Built around 1741, Sciennes Hill House was originally a substantial three-story town house set in a large garden. It was partly demolished in 1868, the remaining parts of the structure being incorporated into a terrace of Victorian tenements which now make up the north side of Sciennes House Place. The north elevation was the original front of the house. This still contains some of the original architectural features but these are not visible from the street. The street frontage was originally the back of the house. The interior of the building was sympathetically restored in 1988. In the winter of 1786–87, the house was the location of the only recorded meeting of Robert Burns and Walter Scott, at a literary dinner hosted by the philosopher Professor Adam Ferguson. A bronze plaque on the outside of the building commemorates the event.

Sciennes House Place is also the location of the Old Jewish Burial Ground, the first Jewish cemetery in Scotland. It was opened in 1816 by the Edinburgh Hebrew Congregation and closed to burials in 1870. Some of the memorials, inscribed in Hebrew, show up to four generations of some families buried here.

Also in Sciennes House Place is the Old Braid Fire Station, a Category C listed building which was designed in 1885 by Robert Morham, the City Architect. This was one of four fire stations established in the 1820s by Edinburgh's first firemaster James Braidwood. It is now an architect's office.

Robert Morham also designed, in 1884, the former 'A' Division Police Station on the corner of Causewayside. This is a four-storey building in the Scottish Baronial style. It closed in the early 1980s and has since been converted to flats. The building stands opposite the shop of the antique dealer and police historian T W Archibald who wrote a history of the Lothians and Borders Police.

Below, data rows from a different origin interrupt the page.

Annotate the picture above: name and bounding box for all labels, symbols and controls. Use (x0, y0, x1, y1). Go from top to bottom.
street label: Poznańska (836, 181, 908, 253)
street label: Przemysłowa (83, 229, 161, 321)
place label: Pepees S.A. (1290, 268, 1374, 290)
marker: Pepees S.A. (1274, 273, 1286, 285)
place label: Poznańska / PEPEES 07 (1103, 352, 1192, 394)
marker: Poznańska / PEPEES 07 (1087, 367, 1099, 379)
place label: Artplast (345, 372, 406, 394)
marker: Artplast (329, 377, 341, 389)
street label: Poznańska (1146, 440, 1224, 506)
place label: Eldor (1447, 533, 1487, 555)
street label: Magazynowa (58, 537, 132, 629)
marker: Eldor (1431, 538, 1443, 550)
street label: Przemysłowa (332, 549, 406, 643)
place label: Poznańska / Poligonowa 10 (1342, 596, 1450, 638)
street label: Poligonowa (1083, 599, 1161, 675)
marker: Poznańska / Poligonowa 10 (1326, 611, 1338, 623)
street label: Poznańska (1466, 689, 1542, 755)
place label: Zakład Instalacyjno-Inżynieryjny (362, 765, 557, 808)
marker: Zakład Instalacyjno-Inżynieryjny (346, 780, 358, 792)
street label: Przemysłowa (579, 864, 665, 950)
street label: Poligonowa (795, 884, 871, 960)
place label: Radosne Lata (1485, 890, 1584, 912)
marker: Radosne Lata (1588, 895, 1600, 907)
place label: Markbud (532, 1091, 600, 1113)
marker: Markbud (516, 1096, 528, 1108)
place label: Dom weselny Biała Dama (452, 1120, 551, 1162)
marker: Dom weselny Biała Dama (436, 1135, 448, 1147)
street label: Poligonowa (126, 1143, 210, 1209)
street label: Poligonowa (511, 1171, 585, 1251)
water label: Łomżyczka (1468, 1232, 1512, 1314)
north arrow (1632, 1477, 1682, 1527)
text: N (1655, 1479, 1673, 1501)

The former Royal Hospital for Sick Children (commonly referred to as the Sick Kids) is an imposing neo-Jacobean building, designed by George Washington Browne. It operated at its site in Sciennes Road from 1895 to 2021. It is a listed building with murals by Phoebe Anna Traquair in its mortuary chapel. In 2017, the hospital was due to move to Little France, but this was delayed because of technical and financial problems. In February 2019, planning permission was given to the Downing Group to convert the main hospital building to 126 residential units and to replace other buildings on the site with student flats. The hospital finally closed on 23 March 2021 when its facilities moved to the new Royal Hospital for Children and Young People at Little France. The Downing Group started work on the redevelopment of the site in June 2021.

Sciennes Primary School stands next to the former hospital. It was designed in 1889 by Robert Wilson, the architect for the Edinburgh Board of Education, and opened in 1892.

Sylvan House is an 18th-century Category B listed residential building situated behind a row of Victorian tenements in Sylvan Place. In the 1790s, it was the summer home of Joseph Black, Professor of Chemistry at Edinburgh University. A plaque commemorating Black's occupancy was unveiled in 1991.

==Notable residents==
- William Bertram (1798–1860), co-founder (with his brother, George) of Bertrams Ltd., lived at 14 East Sciennes Street.
- Duncan Napier (1831–1921), botanist and herbalist, lived at 8 Gladstone Terrace and later at 5 Sciennes Gardens (at the time, the house was known as Ruby Villa).
- Arthur Conan Doyle (1859–1930), novelist and short-story writer, noted for his Sherlock Holmes stories, lived briefly with his family in an overcrowded tenement at 3 Sciennes Place when he was eight years old.
- David Daiches (1912–2005), literary historian and critic, and his brother Lionel Daiches (1911 – 1999), Scottish QC and Liberal Party politician, grew up at 6 Millerfield Place.
- Charles J. Smith (1920–2000), author of several books on the history of Edinburgh, lived briefly in Livingstone Place as a child.
- Sheila Gilmour (1949–) Scottish Labour MP for Edinburgh East from 2010 to 2015.